Save on taxes and get rewards too

Save on taxes and get rewards too
Source: Economic Times

Tax-saving mutual fund schemes appear to be in a hurry to “reward” unitholders with as many as six of them declaring dividends in January 2007. In general, fund houses are known to pay out dividends in the last quarter of the financial year. Equity-linked savings schemes (ELSS) usually see increased inflows in the last few months of a financial year as investors flock to avail of the tax benefit.
Dividends from equity MFs (diversified, balance and tax saver) are fully exempt from income tax under Section 10 (33). But according to the 2006 amendment in Income Tax Act Sec 80C, investments in ELSS are allowed as deduction from the total income, up to maximum Rs 1,00, 000 in a financial year.

ELSS from DBS Chola, Birla Sun Life, UTI, Principal, HDFC and Franklin Templeton have paid dividends in the last month. Funds like Franklin India Taxshield have delivered dividends as high as 80%, which means that at current NAV, their payout ratio was 21%. Next on the list of big dividend payers is Birla Tax relief ’96, has declared a dividend of 260%. A quick comparative study undertaken by ET reveals that no tax-saver fund had declared any dividend in January 2006.
However, the following two months i.e February and March 2006, saw 13 tax-saver mutual fund schemes deliver dividends. Though fund managers choose to get cryptic and philosophical on dividends and their impact on the corpus of funds, it is common knowledge that tax-planning schemes declare huge dividends in the months leading up to March. But in general, fund houses start paying dividends as the quarter progresses.
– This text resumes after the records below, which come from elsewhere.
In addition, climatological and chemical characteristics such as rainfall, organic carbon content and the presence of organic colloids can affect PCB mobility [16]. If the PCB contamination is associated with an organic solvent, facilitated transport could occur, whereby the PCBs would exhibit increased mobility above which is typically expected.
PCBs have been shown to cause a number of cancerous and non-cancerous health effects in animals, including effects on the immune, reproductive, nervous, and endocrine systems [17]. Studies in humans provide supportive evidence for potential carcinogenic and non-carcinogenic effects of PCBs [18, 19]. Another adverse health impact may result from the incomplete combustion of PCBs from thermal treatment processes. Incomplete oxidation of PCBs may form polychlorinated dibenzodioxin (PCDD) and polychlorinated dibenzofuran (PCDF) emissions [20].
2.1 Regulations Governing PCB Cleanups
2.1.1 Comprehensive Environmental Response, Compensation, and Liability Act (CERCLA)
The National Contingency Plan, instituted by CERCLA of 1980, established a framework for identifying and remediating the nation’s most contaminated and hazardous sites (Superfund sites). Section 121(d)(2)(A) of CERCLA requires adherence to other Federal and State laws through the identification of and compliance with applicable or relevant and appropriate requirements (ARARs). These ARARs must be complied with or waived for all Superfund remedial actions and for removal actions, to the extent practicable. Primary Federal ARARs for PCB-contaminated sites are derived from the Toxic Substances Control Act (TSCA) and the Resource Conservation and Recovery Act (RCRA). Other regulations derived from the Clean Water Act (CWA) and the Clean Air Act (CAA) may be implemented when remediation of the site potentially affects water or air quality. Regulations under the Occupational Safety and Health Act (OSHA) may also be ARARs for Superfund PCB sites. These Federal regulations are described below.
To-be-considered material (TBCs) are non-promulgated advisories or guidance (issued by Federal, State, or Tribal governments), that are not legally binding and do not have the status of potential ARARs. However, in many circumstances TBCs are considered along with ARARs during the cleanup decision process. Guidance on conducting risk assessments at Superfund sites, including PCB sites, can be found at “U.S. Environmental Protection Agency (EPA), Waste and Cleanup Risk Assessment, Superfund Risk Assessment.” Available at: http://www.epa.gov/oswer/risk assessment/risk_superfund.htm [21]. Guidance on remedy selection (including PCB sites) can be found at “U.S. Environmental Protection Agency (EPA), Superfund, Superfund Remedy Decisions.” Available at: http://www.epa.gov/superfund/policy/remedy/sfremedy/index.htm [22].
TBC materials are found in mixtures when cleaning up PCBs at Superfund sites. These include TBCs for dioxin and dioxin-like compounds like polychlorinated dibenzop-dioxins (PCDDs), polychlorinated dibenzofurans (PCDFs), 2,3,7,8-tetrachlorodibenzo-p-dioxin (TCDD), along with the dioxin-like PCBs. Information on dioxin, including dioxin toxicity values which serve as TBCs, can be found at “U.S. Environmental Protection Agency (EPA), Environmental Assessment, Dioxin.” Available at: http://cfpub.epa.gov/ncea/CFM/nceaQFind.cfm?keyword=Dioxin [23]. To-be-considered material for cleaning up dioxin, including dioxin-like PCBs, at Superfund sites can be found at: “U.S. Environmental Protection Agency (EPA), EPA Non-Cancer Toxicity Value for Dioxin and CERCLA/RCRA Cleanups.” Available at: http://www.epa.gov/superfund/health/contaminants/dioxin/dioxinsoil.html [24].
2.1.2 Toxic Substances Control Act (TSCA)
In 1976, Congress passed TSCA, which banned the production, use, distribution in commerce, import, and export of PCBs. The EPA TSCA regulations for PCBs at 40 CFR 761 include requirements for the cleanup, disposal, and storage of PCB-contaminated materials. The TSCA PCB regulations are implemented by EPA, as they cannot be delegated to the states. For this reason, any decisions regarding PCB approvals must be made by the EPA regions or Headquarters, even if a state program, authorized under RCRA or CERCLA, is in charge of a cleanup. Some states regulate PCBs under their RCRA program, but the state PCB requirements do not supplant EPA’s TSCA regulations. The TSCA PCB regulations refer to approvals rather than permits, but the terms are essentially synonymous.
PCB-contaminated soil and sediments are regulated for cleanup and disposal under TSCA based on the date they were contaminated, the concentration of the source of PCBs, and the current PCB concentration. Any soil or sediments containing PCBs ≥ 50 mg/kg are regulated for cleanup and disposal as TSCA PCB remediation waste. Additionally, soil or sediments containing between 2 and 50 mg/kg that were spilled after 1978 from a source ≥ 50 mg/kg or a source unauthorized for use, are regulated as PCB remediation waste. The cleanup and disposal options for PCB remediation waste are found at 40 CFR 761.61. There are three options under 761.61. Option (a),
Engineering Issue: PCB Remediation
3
There is no contravention of law. Funds follow Sebi’s diktat of closing dividend record within five days of announcement — in letter. But whether they conform to the regulation in spirit is open to debate. Industry watchers say that mutual fund distributors hard-sell tax-saver schemes, saying that a good part of the money will be returned to investors in the form of dividends.

And this arrangement benefits all parties involved — the taxpayer can get an exemption for the full amount invested though he gets back a considerable sum; distributors get their commissions upfront and the scheme’s corpus gets a boost. Say for instance, a person in the highest tax bracket 30% invests Rs 1,00,000 (the maximum exemption under section 80c of IT Act) in Franklin Taxshield in December 2006. On this investment he stands to save tax up to Rs 30,000. As of date, he would have got back Rs 20, 000 as dividend, approximately.

That makes his effective investment Rs 80,000. Thus, the investor avails an effective tax rebate of 37.5%. Given that two more months are left during which the dividend activity will peak, the effective tax rebate can shoot up considerably.